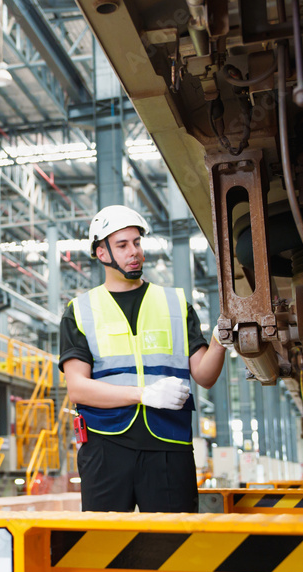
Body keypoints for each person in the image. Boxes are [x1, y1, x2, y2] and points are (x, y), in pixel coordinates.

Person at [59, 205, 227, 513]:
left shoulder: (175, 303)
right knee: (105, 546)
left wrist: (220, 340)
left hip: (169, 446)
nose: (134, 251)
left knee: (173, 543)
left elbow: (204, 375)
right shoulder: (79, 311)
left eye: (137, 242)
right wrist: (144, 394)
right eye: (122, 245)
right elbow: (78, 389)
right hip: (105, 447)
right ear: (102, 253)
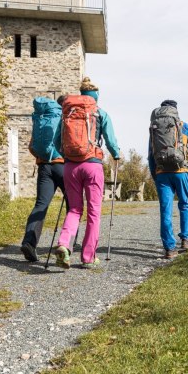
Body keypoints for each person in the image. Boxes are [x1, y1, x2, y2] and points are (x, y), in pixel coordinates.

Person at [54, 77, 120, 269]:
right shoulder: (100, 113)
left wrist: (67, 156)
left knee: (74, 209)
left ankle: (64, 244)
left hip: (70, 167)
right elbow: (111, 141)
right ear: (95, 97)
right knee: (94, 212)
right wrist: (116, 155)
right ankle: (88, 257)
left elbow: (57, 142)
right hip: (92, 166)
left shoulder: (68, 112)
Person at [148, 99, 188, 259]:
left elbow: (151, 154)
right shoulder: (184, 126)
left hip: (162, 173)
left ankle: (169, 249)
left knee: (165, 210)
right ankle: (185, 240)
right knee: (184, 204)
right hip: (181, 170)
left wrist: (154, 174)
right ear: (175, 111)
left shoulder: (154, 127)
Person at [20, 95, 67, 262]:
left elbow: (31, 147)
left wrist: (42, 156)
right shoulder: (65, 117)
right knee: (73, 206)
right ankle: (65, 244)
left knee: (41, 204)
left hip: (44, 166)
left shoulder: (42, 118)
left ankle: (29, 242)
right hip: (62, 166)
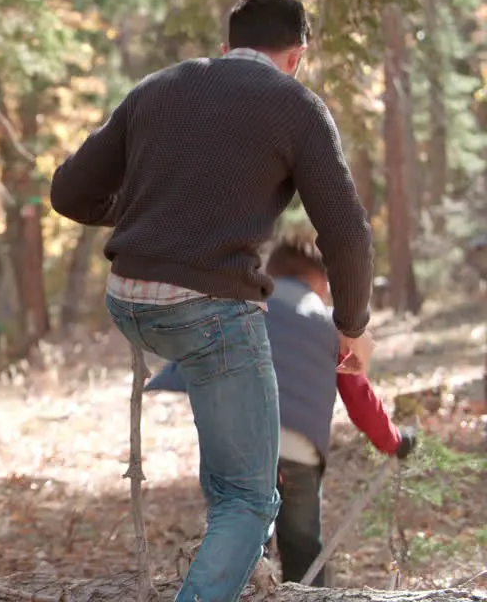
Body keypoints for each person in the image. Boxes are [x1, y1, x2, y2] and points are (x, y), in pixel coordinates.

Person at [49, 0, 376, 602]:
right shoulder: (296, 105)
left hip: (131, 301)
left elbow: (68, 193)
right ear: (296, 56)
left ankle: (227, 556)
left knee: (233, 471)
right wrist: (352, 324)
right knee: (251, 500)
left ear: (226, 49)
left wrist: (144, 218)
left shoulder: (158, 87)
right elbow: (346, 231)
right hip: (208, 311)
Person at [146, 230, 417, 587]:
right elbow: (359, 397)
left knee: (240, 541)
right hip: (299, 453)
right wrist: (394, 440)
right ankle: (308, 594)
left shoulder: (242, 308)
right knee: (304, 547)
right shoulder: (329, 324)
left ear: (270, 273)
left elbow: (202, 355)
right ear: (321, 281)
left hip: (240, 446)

*****

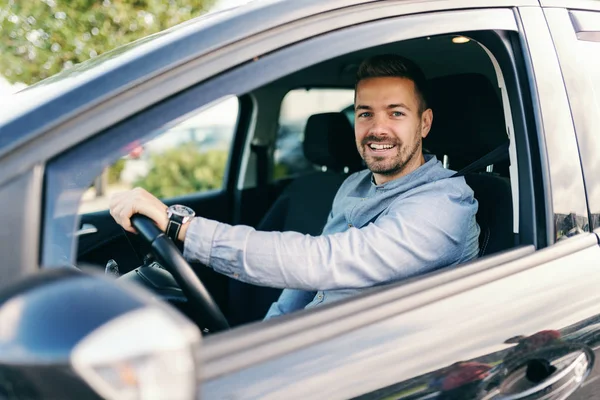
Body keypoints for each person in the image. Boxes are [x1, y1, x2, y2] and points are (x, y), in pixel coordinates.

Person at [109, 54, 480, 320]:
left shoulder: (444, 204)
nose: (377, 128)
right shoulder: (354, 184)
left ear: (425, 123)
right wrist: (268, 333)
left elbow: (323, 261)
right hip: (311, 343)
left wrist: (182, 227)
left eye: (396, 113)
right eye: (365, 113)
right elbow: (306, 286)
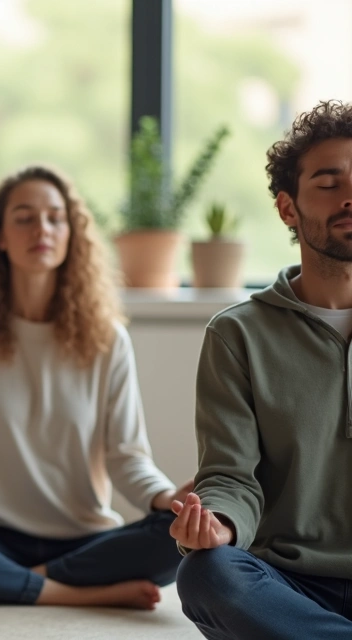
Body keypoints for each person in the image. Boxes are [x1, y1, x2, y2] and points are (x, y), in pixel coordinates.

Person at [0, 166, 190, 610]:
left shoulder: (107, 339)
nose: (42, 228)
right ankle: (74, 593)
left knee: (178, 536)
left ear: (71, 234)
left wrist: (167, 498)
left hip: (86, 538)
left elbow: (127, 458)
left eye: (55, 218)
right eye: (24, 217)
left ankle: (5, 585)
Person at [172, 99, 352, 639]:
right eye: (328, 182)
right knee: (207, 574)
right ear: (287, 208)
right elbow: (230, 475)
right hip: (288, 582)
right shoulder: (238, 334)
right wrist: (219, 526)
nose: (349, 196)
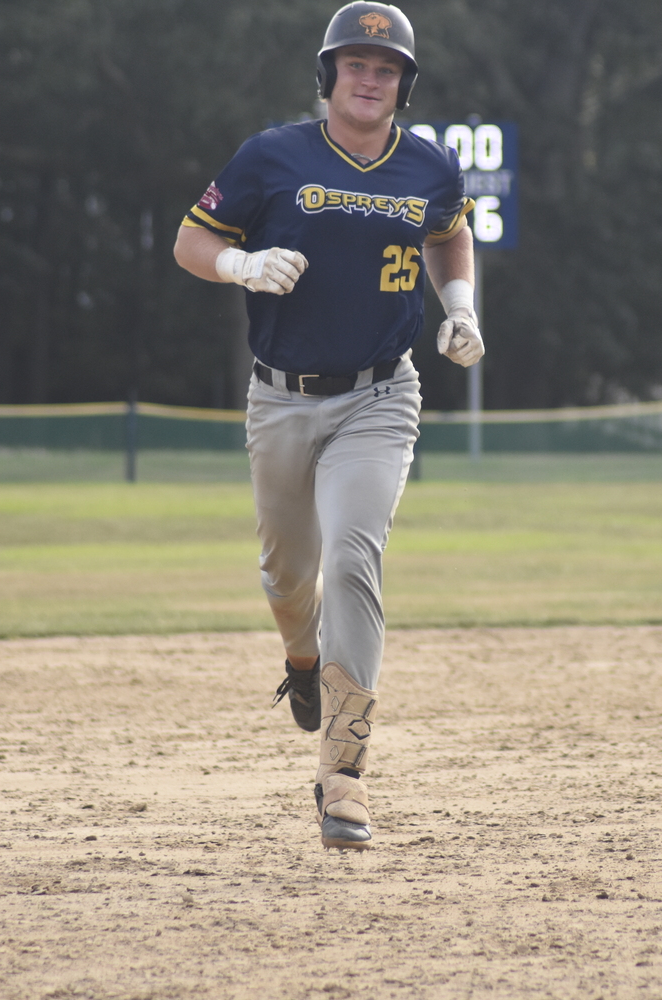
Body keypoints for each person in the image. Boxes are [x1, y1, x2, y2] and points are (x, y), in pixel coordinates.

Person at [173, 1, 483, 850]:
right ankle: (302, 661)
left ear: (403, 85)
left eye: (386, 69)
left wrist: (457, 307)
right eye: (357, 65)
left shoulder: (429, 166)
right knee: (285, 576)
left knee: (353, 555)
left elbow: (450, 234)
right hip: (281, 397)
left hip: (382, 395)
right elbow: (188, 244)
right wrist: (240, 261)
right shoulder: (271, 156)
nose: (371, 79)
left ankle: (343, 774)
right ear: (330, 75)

*****

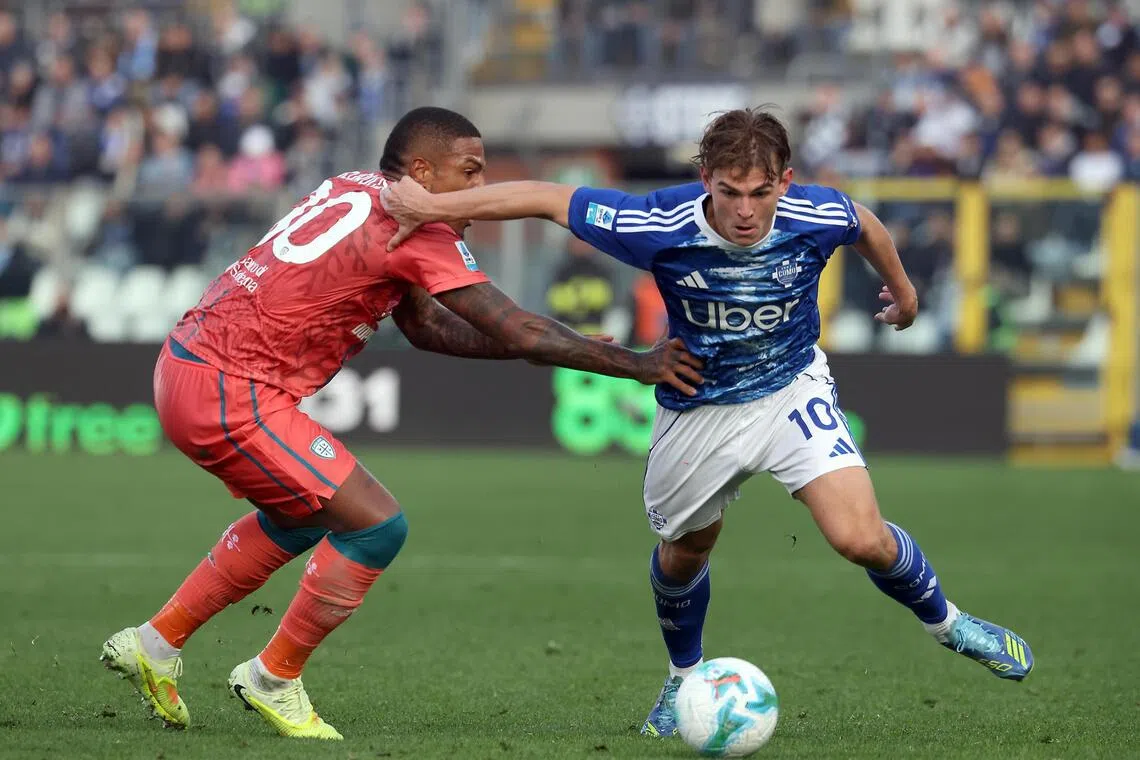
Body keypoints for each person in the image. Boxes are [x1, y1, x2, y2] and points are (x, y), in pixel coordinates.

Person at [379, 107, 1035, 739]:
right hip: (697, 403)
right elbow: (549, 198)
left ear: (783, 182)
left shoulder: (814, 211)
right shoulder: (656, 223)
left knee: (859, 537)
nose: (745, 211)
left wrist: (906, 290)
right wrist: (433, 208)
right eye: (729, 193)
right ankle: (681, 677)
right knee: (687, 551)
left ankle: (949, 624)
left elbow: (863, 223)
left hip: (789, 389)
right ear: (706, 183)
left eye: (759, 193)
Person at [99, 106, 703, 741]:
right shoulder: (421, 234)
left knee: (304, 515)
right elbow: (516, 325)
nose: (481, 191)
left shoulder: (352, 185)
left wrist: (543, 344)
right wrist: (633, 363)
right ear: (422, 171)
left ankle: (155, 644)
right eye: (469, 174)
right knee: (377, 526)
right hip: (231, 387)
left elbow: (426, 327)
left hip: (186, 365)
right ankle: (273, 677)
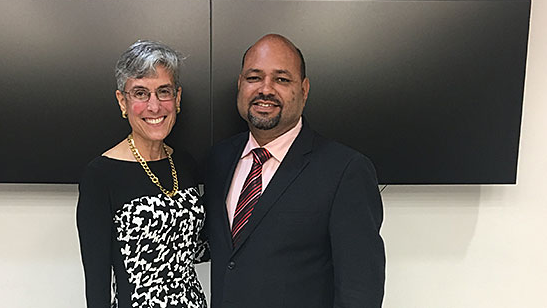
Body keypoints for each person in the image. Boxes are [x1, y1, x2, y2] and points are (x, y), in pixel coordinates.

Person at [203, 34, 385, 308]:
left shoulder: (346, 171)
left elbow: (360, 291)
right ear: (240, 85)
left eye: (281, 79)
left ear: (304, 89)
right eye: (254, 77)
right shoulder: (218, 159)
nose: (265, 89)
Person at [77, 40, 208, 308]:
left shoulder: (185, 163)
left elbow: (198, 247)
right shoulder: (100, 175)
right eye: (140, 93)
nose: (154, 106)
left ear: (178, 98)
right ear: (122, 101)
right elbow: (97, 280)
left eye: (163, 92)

*****

AIM OF THE TASK: Set down, exactly as they stand above, the lines starting with the line with "right hip: (281, 397)" and going on through the line with "right ear: (330, 75)", and no others.

EXERCISE ANSWER:
right hip: (281, 397)
left hip: (382, 395)
right elbow: (188, 244)
right wrist: (240, 261)
right shoulder: (271, 156)
nose: (371, 79)
left ankle: (343, 774)
right ear: (330, 75)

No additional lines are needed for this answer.